或许有时候,她应该学一下师尊。季厌一边腹诽着自己,一边远远的跟在他身后,看着他遁入山间的一座密林。
这座山林地处极偏僻,群山连绵,草木异常繁茂,季厌在这却神洲百年,也只从山下路过一次。
她看了眼匡星离开的方向,心想他既入了那密林,或许便是住在这座山上,于是也放下了心,转身往来时的方向而去。
山下的小路似乎在不断连绵,半个时辰过去了,她竟依旧未曾走出九邙山。
季厌回望四周,她仍站在那座山脚下,而那座密林深沉黑暗,似乎在低唤她的名字。
神魔之地,能惑人心智者并不罕见,大多容易迷惑一些心神不坚或恶念杂生之人。季厌稳下心神,运用灵力再次看向周围。
现在最重要的是走出这片山,而这怎么也走不出去的路,无论是幻境还是阵法,既是人为,那自然有破开的办法。
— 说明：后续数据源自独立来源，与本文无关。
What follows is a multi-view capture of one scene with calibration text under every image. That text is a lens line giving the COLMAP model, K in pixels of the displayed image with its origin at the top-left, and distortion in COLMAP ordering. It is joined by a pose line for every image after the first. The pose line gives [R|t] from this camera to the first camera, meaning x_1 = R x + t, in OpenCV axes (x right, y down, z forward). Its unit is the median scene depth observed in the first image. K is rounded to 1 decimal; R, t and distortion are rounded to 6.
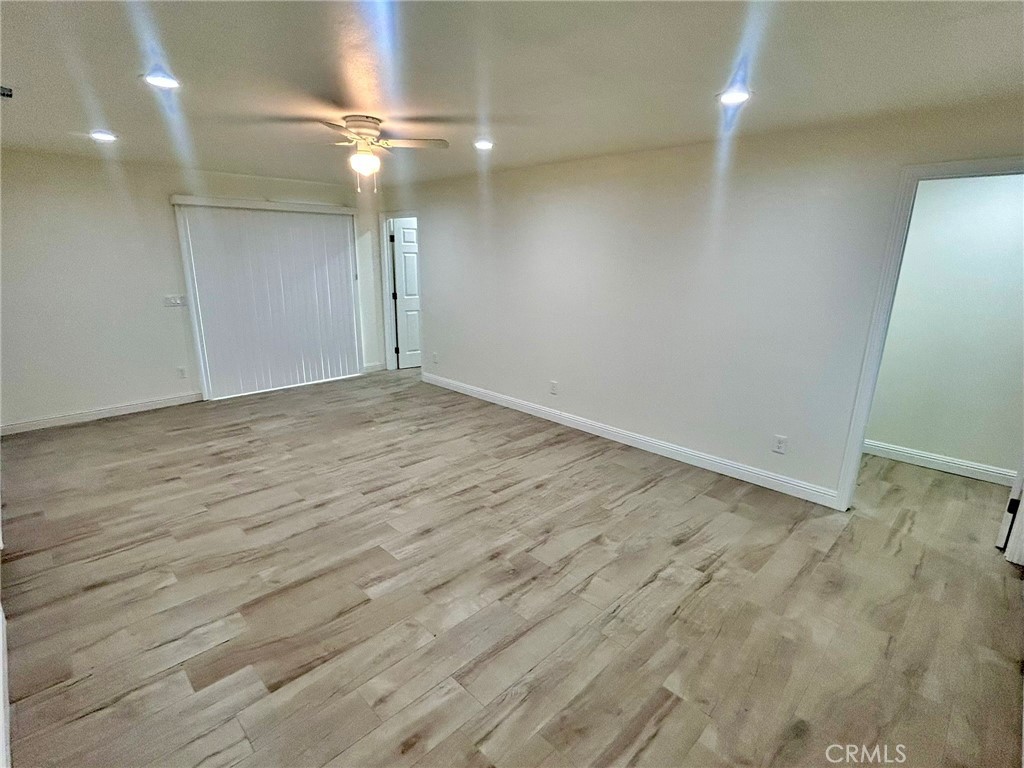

若是精通阵法之人,一草一木皆可成阵,季厌再次环视周围,只见郁郁葱葱的草木,她果断的抬步往山上走。
黎嶂曾说,若陷迷阵,又无法找到阵眼,那最简单有效的解决办法便是直接摧毁阵内一切,剩下的便暴露无遗。
这办法并非每次都能用,对上一些简单的阵法,或者没有强烈恶意的,可以干脆利落的解决问题。
但若是碰上强劲的对手,又摸不清对手底细和想法,这么做可能是致命的。
季厌最终还是站在了那片密林前面,她不清楚这山间的主人是谁,也不清楚祂的能力。
祂很神秘,很少出现在世人面前,似乎无人见过祂的模样,只偶尔提到这座人烟稀少的九邙山时,大家才会想起这里似乎有一位山君。
却神洲占山为王,各自为主,九邙山占地极广,能将整座山脉占为己有,山君的实力不容小觑。
季厌思虑再三之后,决定前去拜会这位山君。
既是礼貌,也是请教。
譬如,请教祂为何故意将她困在山中。
她们之间素不相识,更无愁怨,除却她黎嶂徒弟的身份,她对祂来说,不值一提。